03/31/2026
Hospital to Home
Nearly 20% of Medicare patients return to hospitals within 30 days. Why? Failed transitions from hospital to home.
Hospitals discharge patients within 48 to 72 hours. Families suddenly manage wound care, new medications, symptom monitoring, and recognizing warning signs. Most have no training.
What goes wrong:
Medication errors from confusion about new prescriptions. Families don't understand discharge instructions. Warning signs go unrecognized until emergencies.
No follow-up between discharge and first doctor appointment, often 7 to 14 days later.

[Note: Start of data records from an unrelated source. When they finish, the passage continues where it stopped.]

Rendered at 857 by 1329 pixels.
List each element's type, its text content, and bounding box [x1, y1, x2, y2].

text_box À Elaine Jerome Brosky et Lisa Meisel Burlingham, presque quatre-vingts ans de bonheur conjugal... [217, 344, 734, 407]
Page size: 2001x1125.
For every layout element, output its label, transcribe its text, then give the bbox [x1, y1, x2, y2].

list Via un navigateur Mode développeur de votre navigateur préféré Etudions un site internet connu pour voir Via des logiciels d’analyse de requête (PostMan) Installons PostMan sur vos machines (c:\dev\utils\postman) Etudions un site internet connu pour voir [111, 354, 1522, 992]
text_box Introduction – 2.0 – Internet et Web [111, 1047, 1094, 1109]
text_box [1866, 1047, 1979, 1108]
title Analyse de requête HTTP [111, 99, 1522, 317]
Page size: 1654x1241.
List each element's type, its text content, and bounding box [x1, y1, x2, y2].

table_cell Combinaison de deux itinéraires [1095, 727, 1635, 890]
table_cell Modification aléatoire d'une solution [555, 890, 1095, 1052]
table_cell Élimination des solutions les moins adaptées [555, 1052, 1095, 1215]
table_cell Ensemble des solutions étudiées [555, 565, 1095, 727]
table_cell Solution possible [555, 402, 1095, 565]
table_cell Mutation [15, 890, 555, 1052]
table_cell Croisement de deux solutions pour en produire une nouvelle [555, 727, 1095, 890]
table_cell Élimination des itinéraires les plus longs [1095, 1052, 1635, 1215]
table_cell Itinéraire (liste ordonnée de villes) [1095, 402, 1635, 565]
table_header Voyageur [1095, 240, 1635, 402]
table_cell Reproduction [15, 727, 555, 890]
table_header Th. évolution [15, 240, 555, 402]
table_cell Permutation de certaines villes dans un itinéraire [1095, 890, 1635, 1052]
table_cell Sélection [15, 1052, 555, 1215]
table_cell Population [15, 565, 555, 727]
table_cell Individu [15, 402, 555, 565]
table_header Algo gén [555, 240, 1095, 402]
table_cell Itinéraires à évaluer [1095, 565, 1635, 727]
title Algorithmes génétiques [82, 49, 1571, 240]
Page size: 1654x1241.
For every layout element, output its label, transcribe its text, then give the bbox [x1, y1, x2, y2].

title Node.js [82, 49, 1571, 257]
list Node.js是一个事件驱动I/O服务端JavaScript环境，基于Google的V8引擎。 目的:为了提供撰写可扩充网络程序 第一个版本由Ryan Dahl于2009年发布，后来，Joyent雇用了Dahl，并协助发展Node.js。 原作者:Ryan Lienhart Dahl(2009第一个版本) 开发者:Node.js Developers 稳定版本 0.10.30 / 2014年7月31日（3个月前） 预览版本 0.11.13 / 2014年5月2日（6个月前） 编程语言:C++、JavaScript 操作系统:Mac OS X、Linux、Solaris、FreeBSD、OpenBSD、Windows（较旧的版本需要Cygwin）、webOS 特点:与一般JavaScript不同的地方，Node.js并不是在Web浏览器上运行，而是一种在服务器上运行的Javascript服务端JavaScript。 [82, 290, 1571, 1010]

American Premier bridges this gap.
Within 24 to 48 hours of discharge, our skilled nurses arrive throughout Phoenix, Mesa, Scottsdale, and Glendale. We assess surgical sites, vital signs, overall condition. We reconcile medications, ensuring understanding. We teach families to recognize complications. We coordinate with physicians.
Physical therapists prevent falls. Occupational therapists assess home safety. Social workers connect families with resources.
Measurable impact:
Patients with home health support experience 25 to 40% fewer readmissions, better medication adherence, earlier complication detection, improved outcomes, less caregiver stress.
Care transitions fail because the handoff from hospital monitoring to home management happens too abruptly. American Premier throughout Maricopa County eliminates that gap.